For each line below, write it out exactly as it appears.
● ● ● ● ● ● ●
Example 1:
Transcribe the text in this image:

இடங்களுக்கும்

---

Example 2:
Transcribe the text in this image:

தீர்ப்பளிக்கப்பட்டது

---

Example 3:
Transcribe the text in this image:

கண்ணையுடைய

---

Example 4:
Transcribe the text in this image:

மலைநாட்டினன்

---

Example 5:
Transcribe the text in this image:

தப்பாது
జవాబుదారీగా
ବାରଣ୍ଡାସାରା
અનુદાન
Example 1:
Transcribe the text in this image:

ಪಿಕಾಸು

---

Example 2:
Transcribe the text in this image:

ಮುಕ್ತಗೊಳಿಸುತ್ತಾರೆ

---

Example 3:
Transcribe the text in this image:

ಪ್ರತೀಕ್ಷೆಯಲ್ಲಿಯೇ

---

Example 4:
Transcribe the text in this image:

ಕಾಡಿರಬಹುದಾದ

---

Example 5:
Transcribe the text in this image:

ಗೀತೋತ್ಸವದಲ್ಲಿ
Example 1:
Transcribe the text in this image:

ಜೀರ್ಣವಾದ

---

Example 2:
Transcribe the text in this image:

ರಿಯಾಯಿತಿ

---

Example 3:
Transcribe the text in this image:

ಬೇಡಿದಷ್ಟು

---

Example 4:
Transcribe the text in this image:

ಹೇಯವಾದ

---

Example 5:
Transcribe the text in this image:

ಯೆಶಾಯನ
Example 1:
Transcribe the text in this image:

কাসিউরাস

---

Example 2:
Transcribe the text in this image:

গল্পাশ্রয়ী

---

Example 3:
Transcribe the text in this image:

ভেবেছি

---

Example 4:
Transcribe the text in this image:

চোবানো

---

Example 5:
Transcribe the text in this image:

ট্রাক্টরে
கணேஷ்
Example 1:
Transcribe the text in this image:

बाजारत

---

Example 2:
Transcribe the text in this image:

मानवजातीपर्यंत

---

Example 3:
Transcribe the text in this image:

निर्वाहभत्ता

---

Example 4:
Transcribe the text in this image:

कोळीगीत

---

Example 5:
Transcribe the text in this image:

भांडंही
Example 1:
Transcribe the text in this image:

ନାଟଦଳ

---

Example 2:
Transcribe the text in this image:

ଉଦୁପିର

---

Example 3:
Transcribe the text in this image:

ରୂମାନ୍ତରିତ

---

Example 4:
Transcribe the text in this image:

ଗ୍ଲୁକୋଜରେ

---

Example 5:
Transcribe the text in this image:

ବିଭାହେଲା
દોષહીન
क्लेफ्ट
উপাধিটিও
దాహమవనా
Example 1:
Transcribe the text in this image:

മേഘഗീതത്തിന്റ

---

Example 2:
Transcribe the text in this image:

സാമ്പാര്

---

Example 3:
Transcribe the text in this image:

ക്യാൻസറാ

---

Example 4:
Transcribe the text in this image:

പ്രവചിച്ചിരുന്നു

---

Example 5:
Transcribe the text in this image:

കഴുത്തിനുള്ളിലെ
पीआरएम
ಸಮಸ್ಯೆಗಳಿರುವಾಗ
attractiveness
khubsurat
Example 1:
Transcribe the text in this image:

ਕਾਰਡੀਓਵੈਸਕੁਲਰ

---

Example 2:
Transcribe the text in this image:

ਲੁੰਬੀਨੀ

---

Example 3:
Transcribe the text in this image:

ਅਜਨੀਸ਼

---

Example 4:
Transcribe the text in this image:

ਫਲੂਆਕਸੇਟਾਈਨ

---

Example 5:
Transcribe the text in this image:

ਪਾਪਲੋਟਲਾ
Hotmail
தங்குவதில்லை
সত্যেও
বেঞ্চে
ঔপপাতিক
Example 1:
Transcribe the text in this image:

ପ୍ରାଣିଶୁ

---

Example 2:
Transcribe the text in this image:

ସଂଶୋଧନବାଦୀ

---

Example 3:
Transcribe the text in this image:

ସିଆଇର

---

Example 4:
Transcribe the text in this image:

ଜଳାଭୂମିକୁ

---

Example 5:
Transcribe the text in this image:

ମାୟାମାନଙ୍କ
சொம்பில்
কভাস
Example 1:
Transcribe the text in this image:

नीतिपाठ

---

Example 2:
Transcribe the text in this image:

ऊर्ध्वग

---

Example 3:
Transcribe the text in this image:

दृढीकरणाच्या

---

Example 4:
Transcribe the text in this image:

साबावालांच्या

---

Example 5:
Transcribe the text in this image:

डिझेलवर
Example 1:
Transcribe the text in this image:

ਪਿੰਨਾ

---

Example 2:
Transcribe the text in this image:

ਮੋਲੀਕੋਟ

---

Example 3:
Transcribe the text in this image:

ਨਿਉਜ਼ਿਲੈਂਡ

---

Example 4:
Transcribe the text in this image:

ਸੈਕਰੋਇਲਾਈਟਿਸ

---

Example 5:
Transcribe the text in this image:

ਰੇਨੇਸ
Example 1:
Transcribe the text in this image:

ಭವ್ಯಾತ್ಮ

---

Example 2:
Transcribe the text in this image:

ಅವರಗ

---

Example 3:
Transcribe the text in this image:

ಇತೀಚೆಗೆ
● ● ● ● ● ● ●
- [Solved problem]:
Example 1:
Transcribe the text in this image:

இடங்களுக்கும்

---

Example 2:
Transcribe the text in this image:

தீர்ப்பளிக்கப்பட்டது

---

Example 3:
Transcribe the text in this image:

கண்ணையுடைய

---

Example 4:
Transcribe the text in this image:

மலைநாட்டினன்

---

Example 5:
Transcribe the text in this image:

தப்பாது
జవాబుదారీగా
ବାରଣ୍ଡାସାରା
અનુદાન
Example 1:
Transcribe the text in this image:

ಪಿಕಾಸು

---

Example 2:
Transcribe the text in this image:

ಮುಕ್ತಗೊಳಿಸುತ್ತಾರೆ

---

Example 3:
Transcribe the text in this image:

ಪ್ರತೀಕ್ಷೆಯಲ್ಲಿಯೇ

---

Example 4:
Transcribe the text in this image:

ಕಾಡಿರಬಹುದಾದ

---

Example 5:
Transcribe the text in this image:

ಗೀತೋತ್ಸವದಲ್ಲಿ
Example 1:
Transcribe the text in this image:

ಜೀರ್ಣವಾದ

---

Example 2:
Transcribe the text in this image:

ರಿಯಾಯಿತಿ

---

Example 3:
Transcribe the text in this image:

ಬೇಡಿದಷ್ಟು

---

Example 4:
Transcribe the text in this image:

ಹೇಯವಾದ

---

Example 5:
Transcribe the text in this image:

ಯೆಶಾಯನ
Example 1:
Transcribe the text in this image:

কাসিউরাস

---

Example 2:
Transcribe the text in this image:

গল্পাশ্রয়ী

---

Example 3:
Transcribe the text in this image:

ভেবেছি

---

Example 4:
Transcribe the text in this image:

চোবানো

---

Example 5:
Transcribe the text in this image:

ট্রাক্টরে
கணேஷ்
Example 1:
Transcribe the text in this image:

बाजारत

---

Example 2:
Transcribe the text in this image:

मानवजातीपर्यंत

---

Example 3:
Transcribe the text in this image:

निर्वाहभत्ता

---

Example 4:
Transcribe the text in this image:

कोळीगीत

---

Example 5:
Transcribe the text in this image:

भांडंही
Example 1:
Transcribe the text in this image:

ନାଟଦଳ

---

Example 2:
Transcribe the text in this image:

ଉଦୁପିର

---

Example 3:
Transcribe the text in this image:

ରୂମାନ୍ତରିତ

---

Example 4:
Transcribe the text in this image:

ଗ୍ଲୁକୋଜରେ

---

Example 5:
Transcribe the text in this image:

ବିଭାହେଲା
દોષહીન
क्लेफ्ट
উপাধিটিও
దాహమవనా
Example 1:
Transcribe the text in this image:

മേഘഗീതത്തിന്റ

---

Example 2:
Transcribe the text in this image:

സാമ്പാര്

---

Example 3:
Transcribe the text in this image:

ക്യാൻസറാ

---

Example 4:
Transcribe the text in this image:

പ്രവചിച്ചിരുന്നു

---

Example 5:
Transcribe the text in this image:

കഴുത്തിനുള്ളിലെ
पीआरएम
ಸಮಸ್ಯೆಗಳಿರುವಾಗ
attractiveness
khubsurat
Example 1:
Transcribe the text in this image:

ਕਾਰਡੀਓਵੈਸਕੁਲਰ

---

Example 2:
Transcribe the text in this image:

ਲੁੰਬੀਨੀ

---

Example 3:
Transcribe the text in this image:

ਅਜਨੀਸ਼

---

Example 4:
Transcribe the text in this image:

ਫਲੂਆਕਸੇਟਾਈਨ

---

Example 5:
Transcribe the text in this image:

ਪਾਪਲੋਟਲਾ
Hotmail
தங்குவதில்லை
সত্যেও
বেঞ্চে
ঔপপাতিক
Example 1:
Transcribe the text in this image:

ପ୍ରାଣିଶୁ

---

Example 2:
Transcribe the text in this image:

ସଂଶୋଧନବାଦୀ

---

Example 3:
Transcribe the text in this image:

ସିଆଇର

---

Example 4:
Transcribe the text in this image:

ଜଳାଭୂମିକୁ

---

Example 5:
Transcribe the text in this image:

ମାୟାମାନଙ୍କ
சொம்பில்
কভাস
Example 1:
Transcribe the text in this image:

नीतिपाठ

---

Example 2:
Transcribe the text in this image:

ऊर्ध्वग

---

Example 3:
Transcribe the text in this image:

दृढीकरणाच्या

---

Example 4:
Transcribe the text in this image:

साबावालांच्या

---

Example 5:
Transcribe the text in this image:

डिझेलवर
Example 1:
Transcribe the text in this image:

ਪਿੰਨਾ

---

Example 2:
Transcribe the text in this image:

ਮੋਲੀਕੋਟ

---

Example 3:
Transcribe the text in this image:

ਨਿਉਜ਼ਿਲੈਂਡ

---

Example 4:
Transcribe the text in this image:

ਸੈਕਰੋਇਲਾਈਟਿਸ

---

Example 5:
Transcribe the text in this image:

ਰੇਨੇਸ
Example 1:
Transcribe the text in this image:

ಭವ್ಯಾತ್ಮ

---

Example 2:
Transcribe the text in this image:

ಅವರಗ

---

Example 3:
Transcribe the text in this image:

ಇತೀಚೆಗೆ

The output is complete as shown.